ABC_NET – point the users to the line item

                >> Usage Count: 1

                >> Members:

                                   subnet 2.2.2.0 255.255.255.0

                                   nat (in,outside) dynamic 3.3.3.3

Also one more ask is that if you could put the number of ACE that make up the ACLs that are in use, will give a good snapshot of how many ACLs are configured on a firewall.

acl_firepower

                >> Usage Count: 1

                >> Members:

                >> Entries: 400

                >> Usage:

                                  class-map firepower

                                                   match access-list acl_firepower

[PackeTsar]

Reusing the README example here and marking up with line numbers. How would this look?

Edited: Using 10| formatting to show line numbers.

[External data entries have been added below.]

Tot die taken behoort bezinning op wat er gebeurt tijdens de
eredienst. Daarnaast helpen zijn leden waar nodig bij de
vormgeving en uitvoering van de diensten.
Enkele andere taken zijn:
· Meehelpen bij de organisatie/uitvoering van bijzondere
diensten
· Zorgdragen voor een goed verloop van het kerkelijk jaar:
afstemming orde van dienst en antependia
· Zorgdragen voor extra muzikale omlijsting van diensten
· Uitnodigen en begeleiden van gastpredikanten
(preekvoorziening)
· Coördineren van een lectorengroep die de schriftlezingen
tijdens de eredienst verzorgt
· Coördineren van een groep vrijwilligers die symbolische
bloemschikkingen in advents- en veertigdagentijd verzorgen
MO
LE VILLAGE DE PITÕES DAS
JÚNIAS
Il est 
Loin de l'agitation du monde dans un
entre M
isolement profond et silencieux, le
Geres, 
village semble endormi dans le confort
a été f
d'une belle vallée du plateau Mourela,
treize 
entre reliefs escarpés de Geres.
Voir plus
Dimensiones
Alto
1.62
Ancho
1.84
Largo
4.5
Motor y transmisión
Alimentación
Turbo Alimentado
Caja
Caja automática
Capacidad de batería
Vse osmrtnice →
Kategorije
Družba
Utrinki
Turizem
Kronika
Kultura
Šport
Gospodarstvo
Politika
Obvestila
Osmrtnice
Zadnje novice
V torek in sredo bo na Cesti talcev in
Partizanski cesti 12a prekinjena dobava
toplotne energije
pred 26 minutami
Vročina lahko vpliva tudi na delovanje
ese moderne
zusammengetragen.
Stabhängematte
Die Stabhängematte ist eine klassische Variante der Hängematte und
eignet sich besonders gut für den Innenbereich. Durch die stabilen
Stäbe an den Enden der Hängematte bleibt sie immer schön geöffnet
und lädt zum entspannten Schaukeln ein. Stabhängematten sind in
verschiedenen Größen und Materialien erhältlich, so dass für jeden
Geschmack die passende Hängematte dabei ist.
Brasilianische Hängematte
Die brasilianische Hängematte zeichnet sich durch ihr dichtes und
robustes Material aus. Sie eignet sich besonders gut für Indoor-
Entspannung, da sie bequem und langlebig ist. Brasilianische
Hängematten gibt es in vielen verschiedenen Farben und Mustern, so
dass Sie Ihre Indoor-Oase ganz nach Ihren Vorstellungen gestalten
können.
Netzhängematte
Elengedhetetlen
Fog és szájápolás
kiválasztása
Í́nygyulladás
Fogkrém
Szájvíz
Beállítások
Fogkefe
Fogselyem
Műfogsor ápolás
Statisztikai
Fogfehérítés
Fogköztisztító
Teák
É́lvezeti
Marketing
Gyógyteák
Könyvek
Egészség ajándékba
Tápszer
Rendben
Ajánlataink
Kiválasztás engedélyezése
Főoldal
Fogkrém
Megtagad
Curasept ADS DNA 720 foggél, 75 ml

> ./ASA-Cleanup -nogamu ../Examples/ASA_CONFIG.txt




############### OBJECTS ANALYSIS ###############
################################################



### USED OBJECTS BREAKDOWN:
USED_OBJECT_1
  >> Usage Count: 1
  >> Members:
       17| host 10.0.0.2
  >> Usage:
      19| object-group network USED_OBJECT-GROUP_1
      20|  network-object object USED_OBJECT_1



### UNUSED OBJECTS:
    UNUSED_OBJECT_2
    UNUSED_OBJECT_3
    UNUSED_OBJECT_1



### DOUBLE CHECK UNUSED OBJECTS:
    show run | in UNUSED_OBJECT_2
    show run | in UNUSED_OBJECT_3
    show run | in UNUSED_OBJECT_1



### REMOVE UNUSED OBJECTS:
    no object network UNUSED_OBJECT_2
    no object network UNUSED_OBJECT_3
    no object network UNUSED_OBJECT_1




################################################
################################################


############### NAMES ANALYSIS ###############
##############################################



### USED NAMES BREAKDOWN:
USED_NAME_1
  >> Usage Count: 1
  >> Members:
  >> Usage:
      25| object-group network USED_OBJECT-GROUP_2
      26|    network-object host USED_NAME_1



### UNUSED NAMES:
    UNUSED_NAME_1
    UNUSED_NAME_2
    UNUSED_NAME_3



### DOUBLE CHECK UNUSED NAMES:
    show run | in UNUSED_NAME_1
    show run | in UNUSED_NAME_2
    show run | in UNUSED_NAME_3



### REMOVE UNUSED NAMES:
    no name 1.1.1.1 UNUSED_NAME_1
    no name 1.1.1.2 UNUSED_NAME_2
    no name 1.1.1.3 UNUSED_NAME_3




##############################################
##############################################


############### ACCESS-LISTS ANALYSIS ###############
#####################################################



### USED ACCESS-LISTS BREAKDOWN:
USED_ACL
  >> Usage Count: 1
  >> Members:
  >> Usage:
      15| access-group USED_ACL in interface TEMP



### UNUSED ACCESS-LISTS:
    UNUSED_ACL



### DOUBLE CHECK UNUSED ACCESS-LISTS:
    show run | in UNUSED_ACL



### REMOVE UNUSED ACCESS-LISTS:
    clear configure access-list UNUSED_ACL




#####################################################
#####################################################


############### OBJECT-GROUPS ANALYSIS ###############
######################################################



### USED OBJECT-GROUPS BREAKDOWN:
USED_OBJECT-GROUP_2
  >> Usage Count: 1
  >> Members:
        3| description Using a name here
       24| network-object host USED_NAME_1
  >> Usage:
      100| access-list USED_ACL extended permit ip object-group USED_OBJECT-GROUP_1 object-group USED_OBJECT-GROUP_2
USED_OBJECT-GROUP_1
  >> Usage Count: 1
  >> Members:
       110| network-object host 5.5.5.5
       112| network-object object USED_OBJECT_1
  >> Usage:
      access-list USED_ACL extended permit ip object-group USED_OBJECT-GROUP_1 object-group USED_OBJECT-GROUP_2



### UNUSED OBJECT-GROUPS:
    UNUSED_OBJECT-GROUP_2
    UNUSED_OBJECT-GROUP_1



### DOUBLE CHECK UNUSED OBJECT-GROUPS:
    show run | in UNUSED_OBJECT-GROUP_2
    show run | in UNUSED_OBJECT-GROUP_1



### REMOVE UNUSED OBJECT-GROUPS:
    no object-group network UNUSED_OBJECT-GROUP_2
    no object-group network UNUSED_OBJECT-GROUP_1




######################################################
######################################################

[PackeTsar]

How does the above look?

[svt1998gt]

Getting close,

I don’t need the sequence numbers for the objects entries per say, just the NAT and ACE line. Bold is what I am interested in, I do not see any NAT examples in the read-only.